Vorliegende Textpassage:
....
Um die Verkehrswende zu verwirklichen, braucht es einen gesetzlichen Rahmen und eine klare politische Prioritätensetzung. Den Grundstein dafür hat die Petition für ein kinderfreundliches Straßenverkehrsrecht der Kidical Mass gelegt, die 2022 rund 90.000 Menschen unterzeichnet haben. Im März 2023 war „Kinderfreundliche Mobilität“ erstmalig Tagesordnungspunkt auf der Verkehrsministerkonferenz. Die Verkehrsminister:innen der Länder fordern in einem gemeinsamen Beschluss von Bundesverkehrsminister Volker Wissing die im Koalitionsvertrag der Ampelregierung vereinbarte Reform von Straßenverkehrsgesetz (StVG) und -ordnung (StVO). Sie gehen sogar einen Schritt weiter.

In der Begründung ihrer Forderung an den Minister folgen sie der Argumentation der Kidical Mass Petition. Ein kinderfreundliches Verkehrssystem sei wesentliche Voraussetzung für die selbstständige, aktive Mobilität der Kinder auf dem Weg zum Kindergarten oder zur Schule sowie in der Freizeit. Dies gelte auch für weitere vulnerable Gruppen. Ein zeitgemäßes Straßenverkehrsrecht und eine Verkehrsinfrastruktur, die diese Mobilität fördert, erhöht die Sicherheit und Aufenthaltsqualität im öffentlichen Raum für alle Bevölkerungsgruppen. Es geht also nicht nur um sichere Mobilität, sondern um eine bessere Lebensqualität für alle Generationen. An diesen Auftrag werden die Teilnehmer:innen der Kidical Mass die Entscheidungsträger:innen aus Politik und Verwaltung im ganzen Land bunt und lautstark erinnern.

Simone Kraus, Co-Initiatorin der Kidical Mass, bringt es auf den Punkt: „Kinder haben ein Recht darauf, sich sicher, selbstständig und geschützt zu bewegen. Erst wenn wir Kinder und vulnerable Menschen bei der Verkehrspolitik in den Fokus setzen, schaffen wir eine zukunftsgerechte Gestaltung des öffentlichen Raumes für alle. Städte wie Paris, Gent und Utrecht machen es jetzt vor und krempeln dafür das Verkehrssystem schnell und effizient um. Genauso wollen wir das auch!“

Kinder müssen zur Schule. Dass sie dort sicher ankommen, liegt in der Verantwortung der Erwachsenen bzw. des Gesetzgebers. Letzteren fordert die Kidical Mass auf, mit einem reformierten Straßenverkehrsrecht schnell adäquate Rahmenbedingungen zu schaffen. Die Schutzbedürftigkeit von Kindern muss dieser in den Mittelpunkt stellen sowie Städten und Gemeinden die Freiheit geben, kinder- und fahrradfreundliche Maßnahmen nicht nur an einzelnen Gefahrenstellen umzusetzen, sondern im gesamten Stadtgebiet. Das umfasst u.a. geschützte oder baulich getrennte, breite Radwege, Tempo 30 auf Hauptverkehrsstraßen innerorts sowie Schulstraßen ohne Autoverkehr.
....
Zu erledigende Aufgabe: Übertragen Sie aus dem Text über ein kinderfreundliches Straßenverkehrsrecht den Abschnitt wortgetreu. Setzen Sie bei den Worten „In der Begründung“ ein und hören Sie nach „und lautstark erinnern.“ auf.

Rohdaten:
....
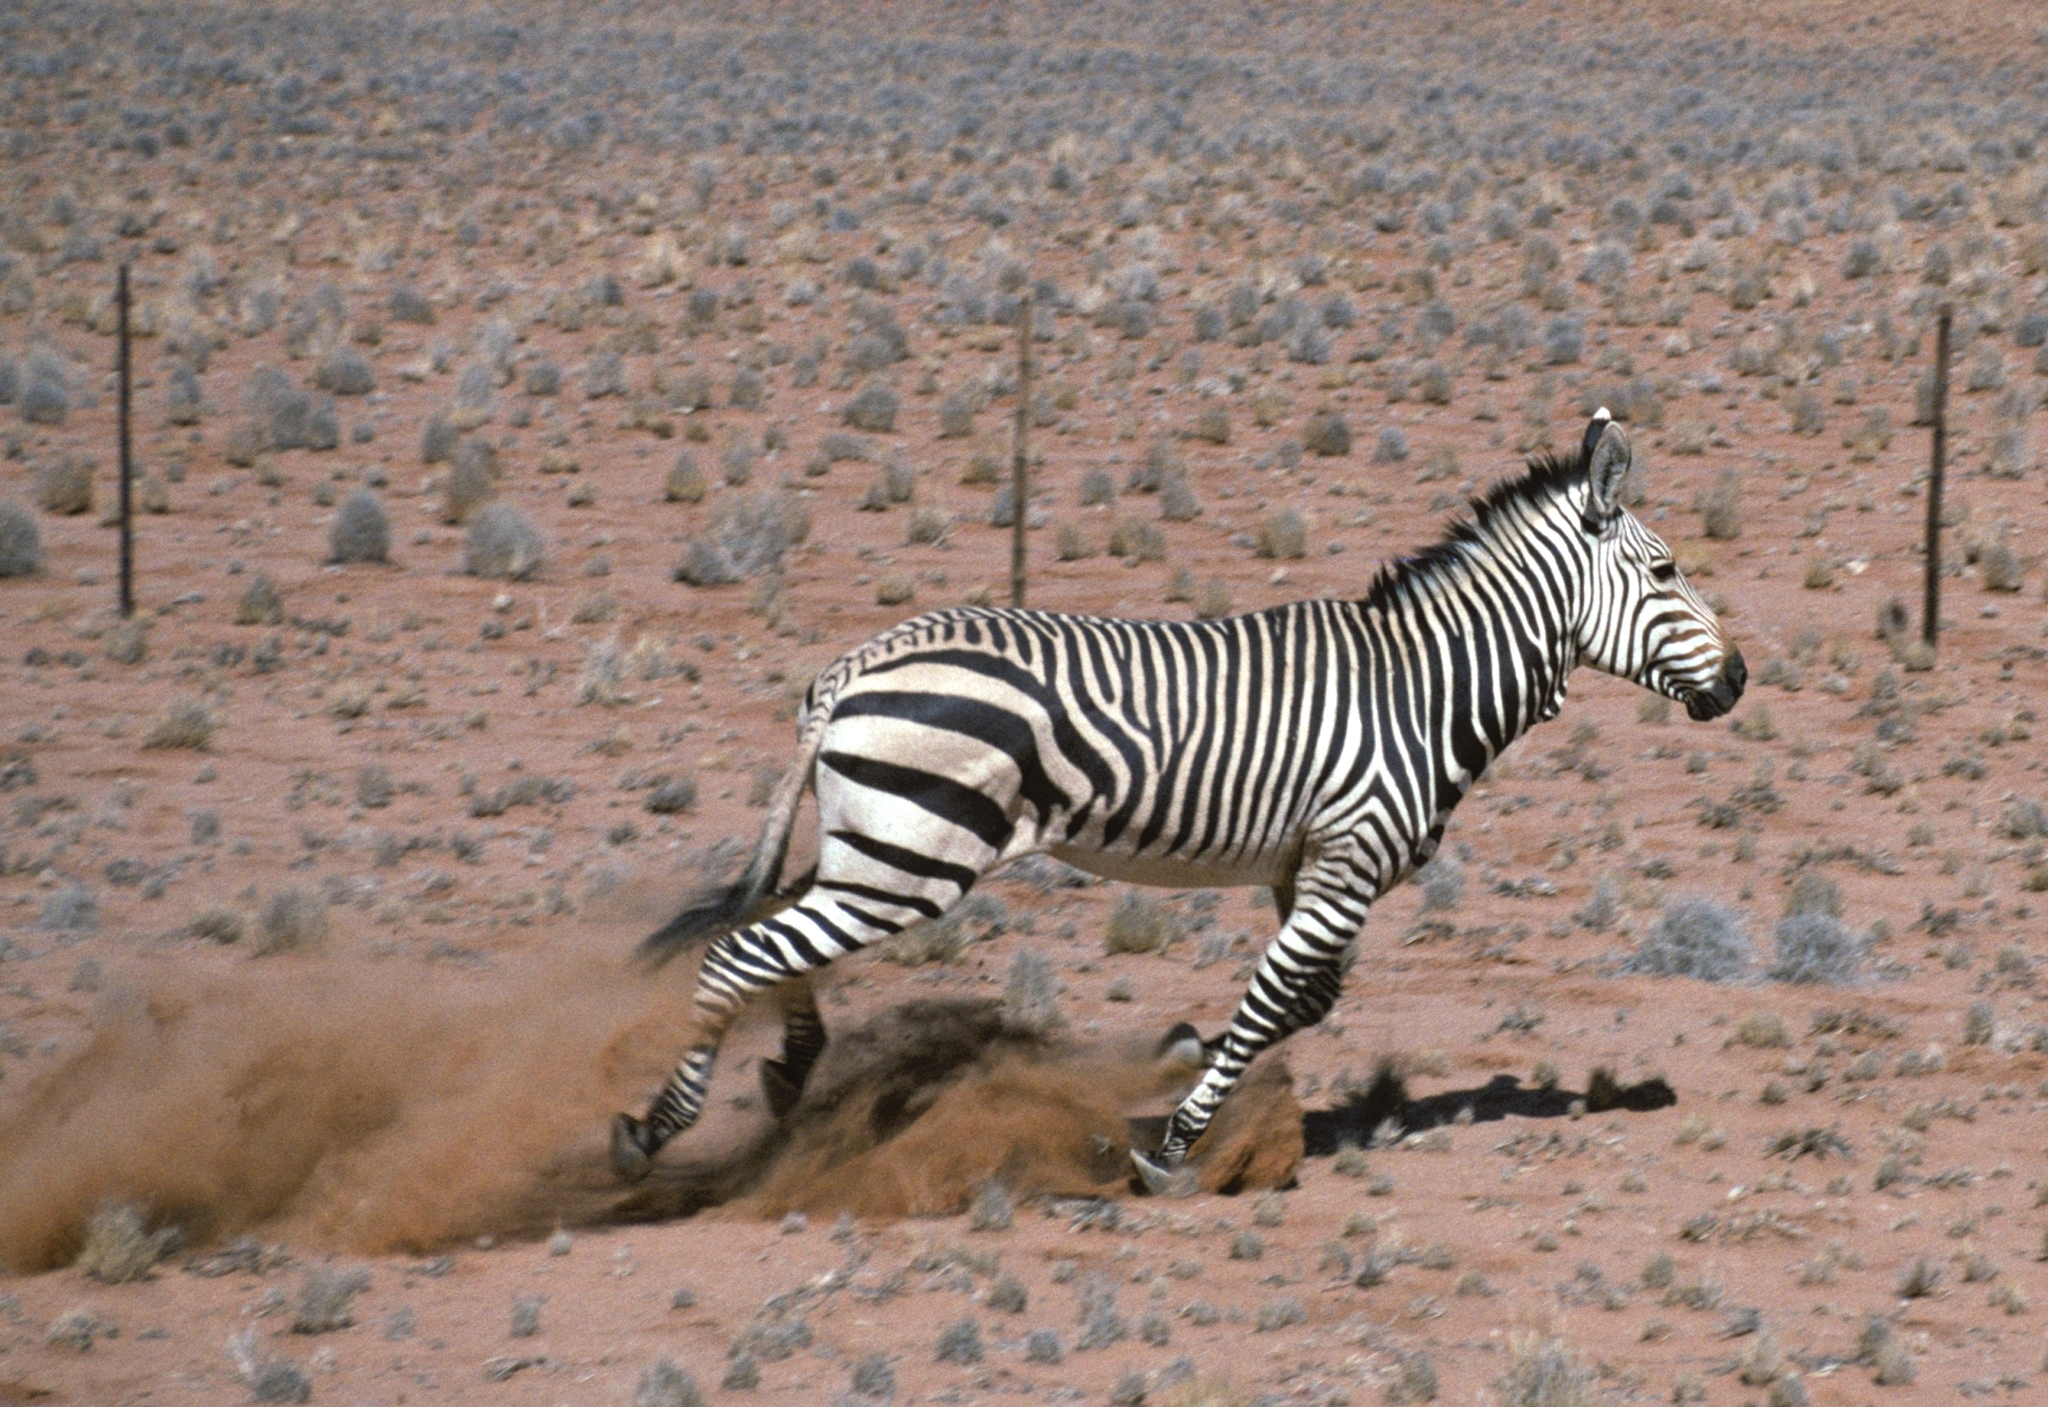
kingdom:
....
Schriftliche Antwort:
In der Begründung ihrer Forderung an den Minister folgen sie der Argumentation der Kidical Mass Petition. Ein kinderfreundliches Verkehrssystem sei wesentliche Voraussetzung für die selbstständige, aktive Mobilität der Kinder auf dem Weg zum Kindergarten oder zur Schule sowie in der Freizeit. Dies gelte auch für weitere vulnerable Gruppen. Ein zeitgemäßes Straßenverkehrsrecht und eine Verkehrsinfrastruktur, die diese Mobilität fördert, erhöht die Sicherheit und Aufenthaltsqualität im öffentlichen Raum für alle Bevölkerungsgruppen. Es geht also nicht nur um sichere Mobilität, sondern um eine bessere Lebensqualität für alle Generationen. An diesen Auftrag werden die Teilnehmer:innen der Kidical Mass die Entscheidungsträger:innen aus Politik und Verwaltung im ganzen Land bunt und lautstark erinnern.